Create an IAM role or user

This will give the user or role necessary permission to interact with the services used in the project e.g. AmazonS3FullAccess, MediaConvertFullAccess and AmazonEC2ContainerRegistryFullAccess. The thrust policy should be updated:

{
  "Version": "2012-10-17",
  "Statement": [
    {
      "Effect": "Allow",
      "Principal": {
        "Service": [
          "ec2.amazonaws.com",
          "ecs-tasks.amazonaws.com",
          "mediaconvert.amazonaws.com"
        ],
        "AWS": "arn:aws:iam::<"your-account-id">:user/<"your-iam-user">"
      },
      "Action": "sts:AssumeRole"
    }
  ]
}

Create S3 Bucket

aws s3api create-bucket --bucket ameh-video721 --region us-east-1

Image description

Update .env file

This is where we put our sensitive details so that they will not be hardcoded in the repository. Also secure it by running chmod 600 .env to prevent unauthorize access to the .env file. Also add the file to .gitignore to prevent it from being committed to version control.

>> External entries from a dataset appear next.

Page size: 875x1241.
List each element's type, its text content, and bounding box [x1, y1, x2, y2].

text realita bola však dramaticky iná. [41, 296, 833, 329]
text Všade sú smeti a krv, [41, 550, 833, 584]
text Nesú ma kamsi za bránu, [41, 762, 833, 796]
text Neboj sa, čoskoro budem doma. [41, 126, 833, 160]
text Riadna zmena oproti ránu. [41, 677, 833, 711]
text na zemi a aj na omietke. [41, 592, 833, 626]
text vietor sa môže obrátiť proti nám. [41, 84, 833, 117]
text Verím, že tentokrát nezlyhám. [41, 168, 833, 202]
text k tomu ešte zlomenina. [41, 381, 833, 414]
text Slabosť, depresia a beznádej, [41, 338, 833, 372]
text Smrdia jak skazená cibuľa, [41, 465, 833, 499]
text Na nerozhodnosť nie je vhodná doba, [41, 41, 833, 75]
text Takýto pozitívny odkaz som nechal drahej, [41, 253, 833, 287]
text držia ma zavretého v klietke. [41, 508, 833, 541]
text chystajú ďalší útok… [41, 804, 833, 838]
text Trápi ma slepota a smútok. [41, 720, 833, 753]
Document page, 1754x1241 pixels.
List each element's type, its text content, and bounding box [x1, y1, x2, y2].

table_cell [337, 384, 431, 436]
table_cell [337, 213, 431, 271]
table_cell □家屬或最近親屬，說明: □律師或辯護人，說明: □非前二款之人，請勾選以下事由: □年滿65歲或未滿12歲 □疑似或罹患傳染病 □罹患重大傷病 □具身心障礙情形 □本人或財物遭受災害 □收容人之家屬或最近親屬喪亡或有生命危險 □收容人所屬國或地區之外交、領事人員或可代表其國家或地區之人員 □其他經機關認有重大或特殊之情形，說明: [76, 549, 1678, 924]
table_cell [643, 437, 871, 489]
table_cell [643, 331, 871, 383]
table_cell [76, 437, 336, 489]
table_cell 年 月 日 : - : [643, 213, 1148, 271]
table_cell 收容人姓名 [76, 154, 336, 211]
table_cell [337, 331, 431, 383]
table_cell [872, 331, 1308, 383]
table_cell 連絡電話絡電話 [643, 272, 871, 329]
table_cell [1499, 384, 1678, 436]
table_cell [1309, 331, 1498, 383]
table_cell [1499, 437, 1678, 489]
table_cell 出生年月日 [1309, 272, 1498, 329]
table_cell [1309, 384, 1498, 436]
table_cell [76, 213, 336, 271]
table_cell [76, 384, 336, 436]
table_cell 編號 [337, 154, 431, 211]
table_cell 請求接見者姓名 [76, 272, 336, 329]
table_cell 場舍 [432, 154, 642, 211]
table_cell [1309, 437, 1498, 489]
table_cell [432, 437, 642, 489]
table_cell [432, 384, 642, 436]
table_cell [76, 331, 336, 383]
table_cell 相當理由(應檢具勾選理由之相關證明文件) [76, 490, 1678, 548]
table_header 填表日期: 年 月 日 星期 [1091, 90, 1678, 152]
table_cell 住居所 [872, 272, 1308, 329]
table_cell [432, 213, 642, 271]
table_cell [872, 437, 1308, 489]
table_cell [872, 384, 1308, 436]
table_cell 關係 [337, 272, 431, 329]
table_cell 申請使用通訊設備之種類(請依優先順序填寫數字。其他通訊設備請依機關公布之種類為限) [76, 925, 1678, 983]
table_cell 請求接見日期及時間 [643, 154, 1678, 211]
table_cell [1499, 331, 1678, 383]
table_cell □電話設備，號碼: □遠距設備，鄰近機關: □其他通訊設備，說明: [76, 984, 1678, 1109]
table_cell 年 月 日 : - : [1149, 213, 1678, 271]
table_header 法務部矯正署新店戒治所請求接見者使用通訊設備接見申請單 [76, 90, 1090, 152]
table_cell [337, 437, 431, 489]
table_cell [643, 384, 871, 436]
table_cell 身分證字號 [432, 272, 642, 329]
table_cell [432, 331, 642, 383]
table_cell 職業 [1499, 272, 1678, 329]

  • RapidAPI_KEY: Ensure that you have successfully created the account and select "Subscribe To Test" in the top left of the Sports Highlights API
  • AWS_ACCESS_KEY_ID=your_aws_access_key_id_here
  • AWS_SECRET_ACCESS_KEY=your_aws_secret_access_key_here
  • S3_BUCKET_NAME=your_S3_bucket_name_here
  • MEDISCONVERT_ENDPOINT=https://your_mediaconvert_endpoint_here.amazonaws.com
aws mediaconvert describe-endpoints
  • MEDIACONVERT_ROLE_ARN=arn:aws:iam::your_account_id:role/HighlightProcessorRole

Locally Build & Run the Docker Container

docker build -t highlight-processor

Image description

docker run --env-file .env highlight-processor

Image description

This will run fetch.py, process_one_video.py and mediaconvert_process.py and the following files should be saved in your S3 bucket:

Confirm video upload in S3

Image description

Open the Basketball Highlight JSON folder

Image description

Open the processed video folder

This video quality has been enhanced by AWS Media Convert.

Image description

What we Learned

  • Working with Docker and AWS Services
  • Identity Access Management (IAM) and least privilege
  • How to enhance media quality

Future Enhancements

  • Using Terraform to enhance the Infrastructure as Code (IaC)
  • Increasing the amount of videos process and converted with AWS Media Convert.